Can I resume training if interrupted? Yes, with checkpointing. LLaMA Factory, Hugging Face Transformers, and vLLM all support gradient checkpointing. Save state every 500-1000 steps. Interruption = lose work since last checkpoint, not entire job. Spot instances interrupt frequently; ensure checkpointing is enabled.
Is spot instance fine-tuning reliable? Reliable if your infrastructure supports resumption. Training job restarts from last checkpoint after interruption. Wall-clock time increases, but actual cost is only for GPU-hours used. Use spot for non-deadline work (development, research). Avoid spot for time-critical production fine-tunes.
Should we fine-tune or use RAG instead? Fine-tuning: permanent model adaptation, behavior change, style transfer. RAG: dynamic retrieval, up-to-date external data. Combined approaches are common. Fine-tune the model for tone/domain, use RAG for retrieval. Cost: fine-tuning is one-time ($100-500). RAG is per-query ($0.001-0.01 per embedding + retrieval). At scale, RAG is cheaper but less accurate.
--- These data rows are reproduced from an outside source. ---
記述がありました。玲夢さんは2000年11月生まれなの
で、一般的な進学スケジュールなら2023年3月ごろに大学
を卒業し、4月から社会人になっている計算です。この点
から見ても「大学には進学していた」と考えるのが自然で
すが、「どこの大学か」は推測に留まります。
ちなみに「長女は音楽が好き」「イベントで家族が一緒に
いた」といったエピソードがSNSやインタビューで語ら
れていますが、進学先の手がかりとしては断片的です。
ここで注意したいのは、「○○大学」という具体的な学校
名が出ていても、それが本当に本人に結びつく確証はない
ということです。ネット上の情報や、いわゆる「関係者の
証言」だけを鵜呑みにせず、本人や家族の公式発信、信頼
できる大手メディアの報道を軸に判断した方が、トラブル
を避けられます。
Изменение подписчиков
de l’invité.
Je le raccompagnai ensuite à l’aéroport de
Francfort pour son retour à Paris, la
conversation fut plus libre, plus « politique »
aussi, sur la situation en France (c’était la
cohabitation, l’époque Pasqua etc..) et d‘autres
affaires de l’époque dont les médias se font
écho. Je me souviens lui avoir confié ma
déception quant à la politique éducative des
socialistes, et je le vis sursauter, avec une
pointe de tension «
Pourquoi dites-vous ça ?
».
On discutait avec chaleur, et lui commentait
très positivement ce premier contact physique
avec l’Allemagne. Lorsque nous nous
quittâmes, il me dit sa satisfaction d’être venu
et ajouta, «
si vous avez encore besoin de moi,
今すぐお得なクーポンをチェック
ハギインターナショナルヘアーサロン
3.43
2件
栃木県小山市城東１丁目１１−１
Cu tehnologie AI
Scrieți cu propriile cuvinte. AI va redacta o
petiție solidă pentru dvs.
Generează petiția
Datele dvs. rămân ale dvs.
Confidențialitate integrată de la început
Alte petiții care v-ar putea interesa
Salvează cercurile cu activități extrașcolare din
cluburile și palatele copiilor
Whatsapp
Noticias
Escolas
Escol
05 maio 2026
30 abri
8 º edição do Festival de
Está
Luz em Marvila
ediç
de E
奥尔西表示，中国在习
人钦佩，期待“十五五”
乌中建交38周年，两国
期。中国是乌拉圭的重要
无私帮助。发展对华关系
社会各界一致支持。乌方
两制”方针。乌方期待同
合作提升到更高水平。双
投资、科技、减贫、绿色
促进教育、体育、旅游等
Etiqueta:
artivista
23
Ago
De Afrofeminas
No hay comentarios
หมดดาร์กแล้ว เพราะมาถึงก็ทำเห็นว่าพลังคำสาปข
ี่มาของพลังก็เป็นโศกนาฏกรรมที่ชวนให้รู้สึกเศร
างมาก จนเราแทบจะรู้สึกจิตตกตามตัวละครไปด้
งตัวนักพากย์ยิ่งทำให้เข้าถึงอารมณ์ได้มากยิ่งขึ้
How much training data do we really need? Quality over quantity. 1,000 high-quality examples beat 100K noisy examples. Start with 1,000-5,000 examples. Measure validation loss. If loss plateaus, add more data. If still improving, stop when quality matches target.
Is OpenAI fine-tuning cheaper than self-hosting? No, rarely. OpenAI RFT at $100/hr + token costs adds up fast for production use. Self-hosted on spot A100 is typically 5-10x cheaper for 7B-70B models. OpenAI wins on speed (faster iterations) and simplicity (no infrastructure). Cost is secondary.
Can we fine-tune open-source models on proprietary data? Yes. Together AI, RunPod, and Hugging Face all support fine-tuning open-source models (Llama, Mistral, Qwen, others) with proprietary data. Data stays yours. No upstream model licensing restrictions. Cost is lower than proprietary APIs due to licensing overhead absence.